Half of the $88 million system will be paid for by federal stimulus funds while GCI's subsidiary, United Utilities, will borrow the rest.
“I think we're going to lead the world in some of the remote applications that this network will enable us to do,” said GCI’s director of broadband development, Krag Johnsen.
Right now, communities in Southwest Alaska are served by satellite. That service will be replaced with a hybrid system of microwave towers and fiber-optic cables. Some of them will go underwater, running across Cook Inlet and Lake Iliamna.
“We were actually the first to map the lake bottom of Lake Iliamna,” Johnsen said.
Derek Timez, with the Alaska Manufacturing Extension Partnership, says these projects and others that are in the works are game-changers for rural Alaska.
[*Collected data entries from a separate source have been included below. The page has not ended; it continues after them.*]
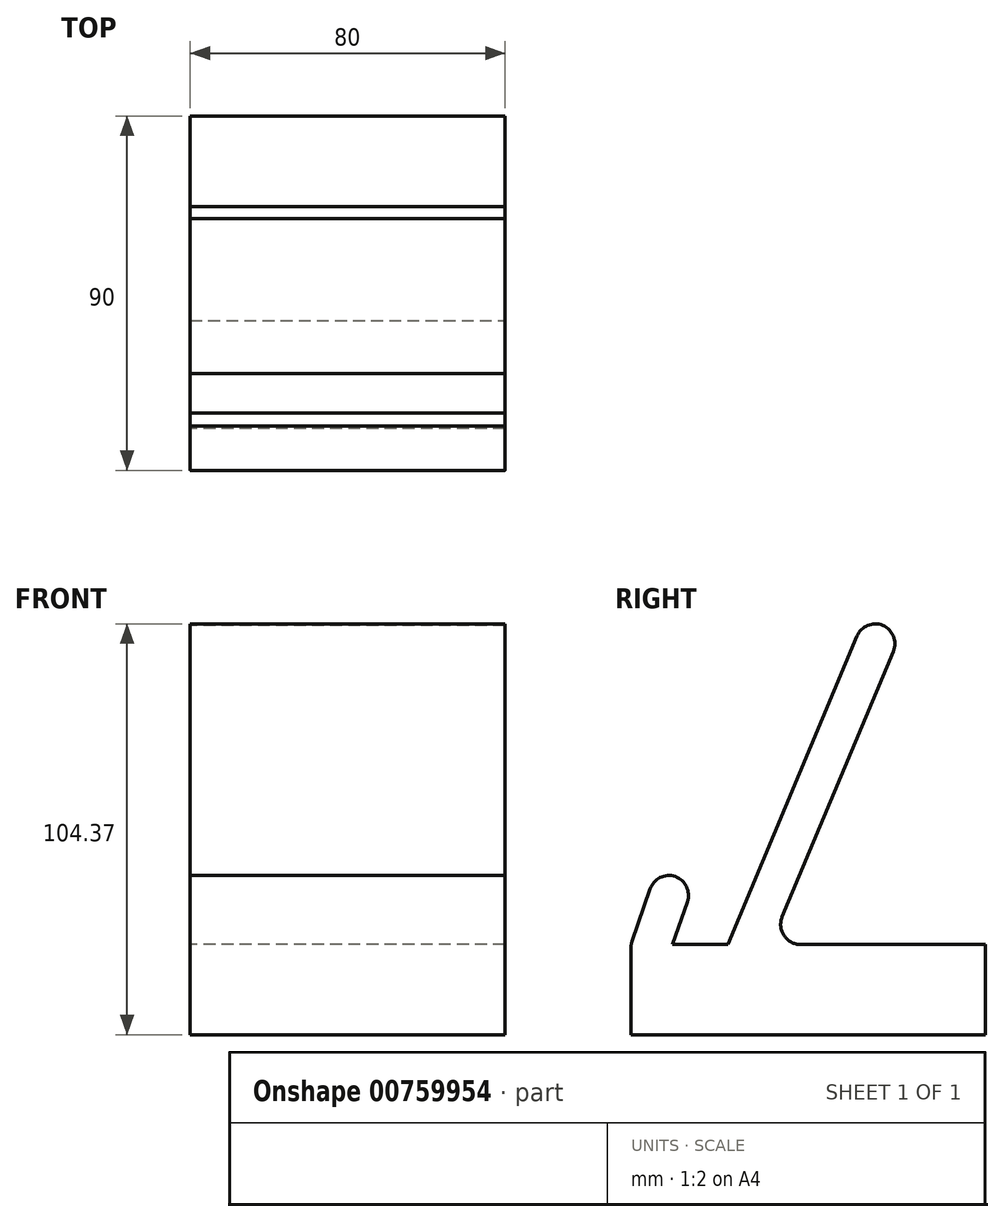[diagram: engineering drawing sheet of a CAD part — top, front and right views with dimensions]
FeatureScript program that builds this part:
annotation { "Feature Type Name" : "Feature", "Feature Type Description" : "" }
export const myFeature = defineFeature(function(context is Context, id is Id, definition is map)
    precondition{}
    {
        {
            var Q0;
            Q0=qCreatedBy(makeId("Right.planeOp"),FACE);
            var sketch = newSketch(context, id + "F0", { "sketchPlane" : qUnion([Q0])});
            skLineSegment(sketch, "E0.bottom", {"start": v(-71.87, -44.11) * mm, "end": v(18.13, -44.11) * mm});
            skLineSegment(sketch, "E0.top", {"start": v(-71.87, -67.02) * mm, "end": v(18.13, -67.02) * mm});
            skLineSegment(sketch, "E0.left", {"start": v(-71.87, -44.11) * mm, "end": v(-71.87, -67.02) * mm});
            skLineSegment(sketch, "E0.right", {"start": v(18.13, -44.11) * mm, "end": v(18.13, -67.02) * mm});
            skLineSegment(sketch, "E1", {"start": v(-71.87, -44.11) * mm, "end": v(-65.37, -25.2) * mm});
            skLineSegment(sketch, "E2", {"start": v(-65.37, -25.2) * mm, "end": v(-55.91, -28.45) * mm});
            skLineSegment(sketch, "E3", {"start": v(-55.91, -28.45) * mm, "end": v(-61.3, -44.11) * mm});
            skLineSegment(sketch, "E4", {"start": v(-47.25, -44.03) * mm, "end": v(-47.25, -44.11) * mm});
            skLineSegment(sketch, "E5", {"start": v(-47.25, -44.11) * mm, "end": v(-12.52, 38.92) * mm});
            skPoint(sketch, "E5.startSnap0", {"position": v(-47.25, -44.03) * mm});
            skLineSegment(sketch, "E6", {"start": v(-12.52, 38.92) * mm, "end": v(-3.3, 35.06) * mm});
            skLineSegment(sketch, "E7", {"start": v(-3.3, 35.06) * mm, "end": v(-36.4, -44.11) * mm});
            skLineSegment(sketch, "E8", {"start": v(-47.08, -44.11) * mm, "end": v(-47.25, -44.03) * mm});
            skPoint(sketch, "E9.orphan", {"position": v(-47.25, -41.07) * mm});
            skPoint(sketch, "E10.orphan", {"position": v(-47.25, -47) * mm});
            skSolve(sketch);
        }
        {
            var Q0;
            Q0 = qSketchRegion(id + "F0", true);
            extrude(context, id + "F1", {"entities" : qUnion([Q0]), "depth" : 80 * mm, "offsetDistance" : 25.4 * mm});
        }
        {
            var Q0;
            Q0=makeQuery(id+"F1.opExtrude","SWEPT_EDGE",EDGE,{"disambiguationData":[OSD([sQuery(id+"F0.wireOp",EDGE,"E0.bottom"),sQuery(id+"F0.wireOp",EDGE,"E0.left"),sQuery(id+"F0.wireOp",EDGE,"E1")])]});
            fillet(context, id + "F2", {"entities" : qUnion([Q0]), "radius" : 5 * mm, "tangentPropagation" : true, "allowEdgeOverflow" : false});
        }
        {
            var Q0;
            Q0=makeQuery(id+"F1.opExtrude","SWEPT_EDGE",EDGE,{"disambiguationData":[OSD([sQuery(id+"F0.wireOp",EDGE,"E6"),sQuery(id+"F0.wireOp",EDGE,"E7")])]});
            var Q1;
            Q1=makeQuery(id+"F1.opExtrude","SWEPT_EDGE",EDGE,{"disambiguationData":[OSD([sQuery(id+"F0.wireOp",EDGE,"E5"),sQuery(id+"F0.wireOp",EDGE,"E6")])]});
            fillet(context, id + "F3", {"entities" : qUnion([Q0, Q1]), "radius" : 5.08 * mm, "tangentPropagation" : true, "allowEdgeOverflow" : false});
        }
        {
            var Q0;
            Q0=makeQuery(id+"F1.opExtrude","SWEPT_EDGE",EDGE,{"disambiguationData":[OSD([sQuery(id+"F0.wireOp",EDGE,"E2"),sQuery(id+"F0.wireOp",EDGE,"E3")])]});
            var Q1;
            Q1=makeQuery(id+"F1.opExtrude","SWEPT_EDGE",EDGE,{"disambiguationData":[OSD([sQuery(id+"F0.wireOp",EDGE,"E1"),sQuery(id+"F0.wireOp",EDGE,"E2")])]});
            fillet(context, id + "F4", {"entities" : qUnion([Q0, Q1]), "radius" : 5.08 * mm, "tangentPropagation" : true, "allowEdgeOverflow" : false});
        }
        {
            var Q0;
            Q0=makeQuery(id+"F1.opExtrude","SWEPT_EDGE",EDGE,{"disambiguationData":[OSD([sQuery(id+"F0.wireOp",EDGE,"E0.bottom"),sQuery(id+"F0.wireOp",EDGE,"E7")])]});
            fillet(context, id + "F5", {"entities" : qUnion([Q0]), "radius" : 5.08 * mm, "tangentPropagation" : true, "allowEdgeOverflow" : false});
        }
    });
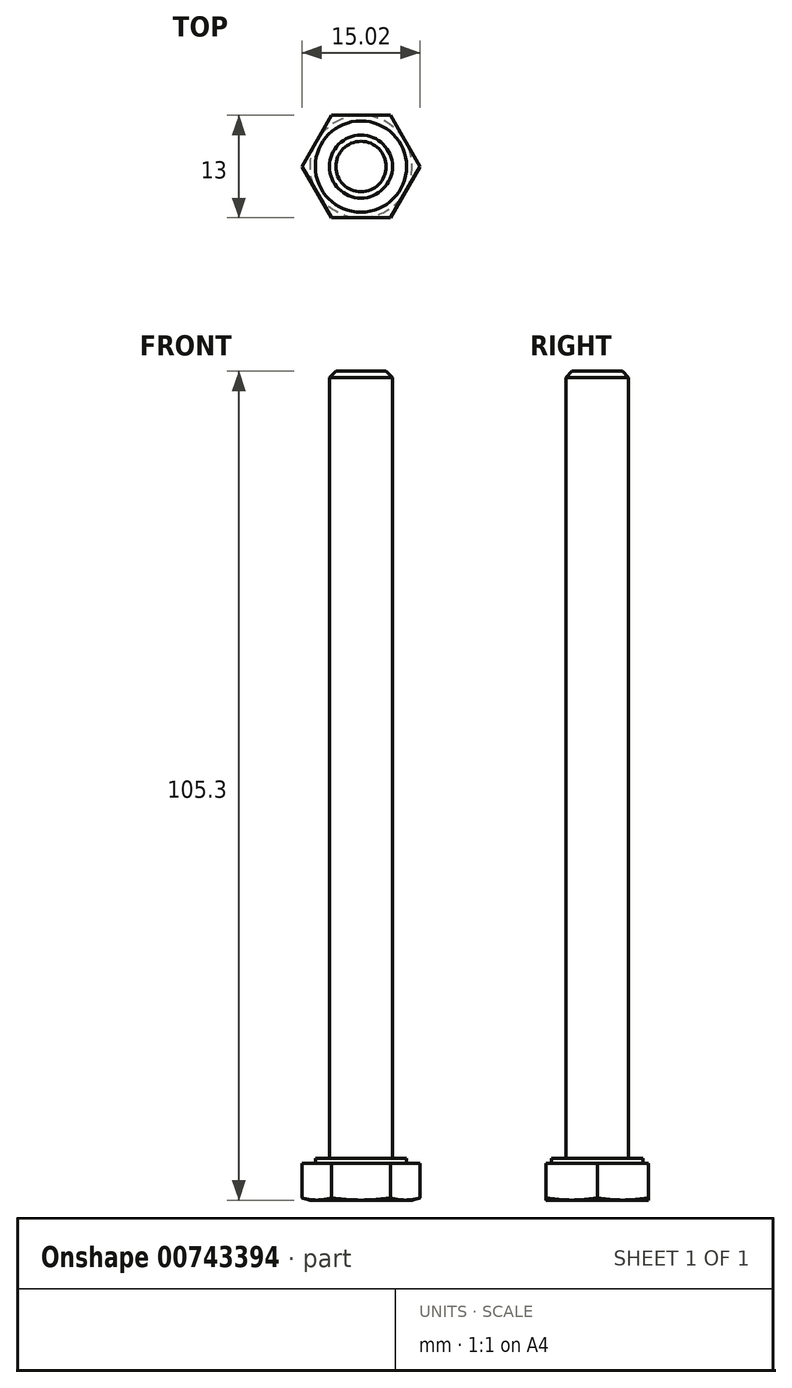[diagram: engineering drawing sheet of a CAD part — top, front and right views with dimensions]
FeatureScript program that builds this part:
annotation { "Feature Type Name" : "Feature", "Feature Type Description" : "" }
export const myFeature = defineFeature(function(context is Context, id is Id, definition is map)
    precondition{}
    {
        {
            var Q0;
            Q0=qCreatedBy(makeId("Top.planeOp"),FACE);
            var sketch = newSketch(context, id + "F0", { "sketchPlane" : qUnion([Q0])});
            skCircle(sketch, "E0.cCircle", {"center": v(0, 0) * mm, "radius": 6.5 * mm, "construction": true});
            skLineSegment(sketch, "E0.0", {"start": v(3.75, -6.5) * mm, "end": v(-3.75, -6.5) * mm});
            skLineSegment(sketch, "E0.1", {"start": v(-3.75, -6.5) * mm, "end": v(-7.5, 0) * mm});
            skLineSegment(sketch, "E0.2", {"start": v(-7.5, 0) * mm, "end": v(-3.75, 6.5) * mm});
            skLineSegment(sketch, "E0.3", {"start": v(-3.75, 6.5) * mm, "end": v(3.75, 6.5) * mm});
            skLineSegment(sketch, "E0.4", {"start": v(3.75, 6.5) * mm, "end": v(7.5, 0) * mm});
            skLineSegment(sketch, "E0.5", {"start": v(7.5, 0) * mm, "end": v(3.75, -6.5) * mm});
            skPoint(sketch, "E0.0.midPoint", {"position": v(0, -6.5) * mm});
            skSolve(sketch);
        }
        {
            var Q0;
            Q0 = qSketchRegion(id + "F0", true);
            extrude(context, id + "F1", {"entities" : qUnion([Q0]), "depth" : 4.7 * mm, "offsetDistance" : 25 * mm});
        }
        {
            var Q0;
            Q0=qCreatedBy(makeId("Front.planeOp"),FACE);
            var sketch = newSketch(context, id + "F2", { "sketchPlane" : qUnion([Q0])});
            skLineSegment(sketch, "E1", {"start": v(0, -11.74) * mm, "end": v(0, 32.47) * mm, "construction": true});
            skLineSegment(sketch, "E2", {"start": v(-6.5, 0) * mm, "end": v(-7.5, 0.27) * mm});
            skLineSegment(sketch, "E3", {"start": v(-7.5, 0.27) * mm, "end": v(-7.5, 0) * mm});
            skLineSegment(sketch, "E4", {"start": v(-7.5, 0) * mm, "end": v(-6.5, 0) * mm});
            skSolve(sketch);
        }
        {
            var Q0;
            Q0 = qSketchRegion(id + "F2", true);
            var Q1;
            Q1=sQuery(id+"F2.wireOp",EDGE,"E1");
            revolve(context, id + "F3", {"operationType" : NewBodyOperationType.REMOVE, "surfaceOperationType" : NewSurfaceOperationType.NEW, "entities" : qUnion([Q0]), "axis" : qUnion([Q1]), "revolveType" : RevolveType.FULL, "oppositeDirection" : true});
        }
        {
            var Q0;
            Q0=makeQuery(id+"F1.opExtrude","CAP_FACE",FACE,{"disambiguationData":[OSD([sQuery(id+"F0.wireOp",EDGE,"E0.0"),sQuery(id+"F0.wireOp",EDGE,"E0.1"),sQuery(id+"F0.wireOp",EDGE,"E0.2"),sQuery(id+"F0.wireOp",EDGE,"E0.3"),sQuery(id+"F0.wireOp",EDGE,"E0.4"),sQuery(id+"F0.wireOp",EDGE,"E0.5")])],"isStart":false});
            var sketch = newSketch(context, id + "F4", { "sketchPlane" : qUnion([Q0])});
            skCircle(sketch, "E5", {"center": v(0, 0) * mm, "radius": 5.8 * mm});
            skSolve(sketch);
        }
        {
            var Q0;
            Q0 = qSketchRegion(id + "F4", true);
            extrude(context, id + "F5", {"entities" : qUnion([Q0]), "operationType" : NewBodyOperationType.ADD, "depth" : 0.6 * mm, "offsetDistance" : 25 * mm});
        }
        {
            var Q0;
            Q0=makeQuery(id+"F5.opExtrude","CAP_FACE",FACE,{"disambiguationData":[OSD([sQuery(id+"F4.wireOp",EDGE,"E5")])],"isStart":false});
            var sketch = newSketch(context, id + "F6", { "sketchPlane" : qUnion([Q0])});
            skCircle(sketch, "E6", {"center": v(0, 0) * mm, "radius": 4 * mm});
            skSolve(sketch);
        }
        {
            var Q0;
            Q0 = qSketchRegion(id + "F6", true);
            extrude(context, id + "F7", {"entities" : qUnion([Q0]), "operationType" : NewBodyOperationType.ADD, "depth" : 100 * mm, "offsetDistance" : 25 * mm});
        }
        {
            var Q0;
            Q0=makeQuery(id+"F7.opExtrude","CAP_EDGE",EDGE,{"disambiguationData":[OSD([sQuery(id+"F6.wireOp",EDGE,"E6")])],"isStart":false});
            chamfer(context, id + "F8", {"entities" : qUnion([Q0]), "width" : 0.8 * mm, "tangentPropagation" : true});
        }
    });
The partnership has struggled for years to create a pipeline for jobs via the Internet.
“You're talking about Internet speeds that the Lower 48 hasn't seen in 10 years in a lot of places,” Timez said. “In the 21st century, roads are as important as communication channels. I think that is our new road system, if you will, for Alaska.”
GCI has an ambitious timeline. It hopes to have Bristol Bay and the Yukon-Kuskokwim Delta connected to high-speed Internet in the next few years.
The University of Alaska Fairbanks was awarded about $5 million for another project to promote broadband literacy. The project’s primary mission is to create jobs.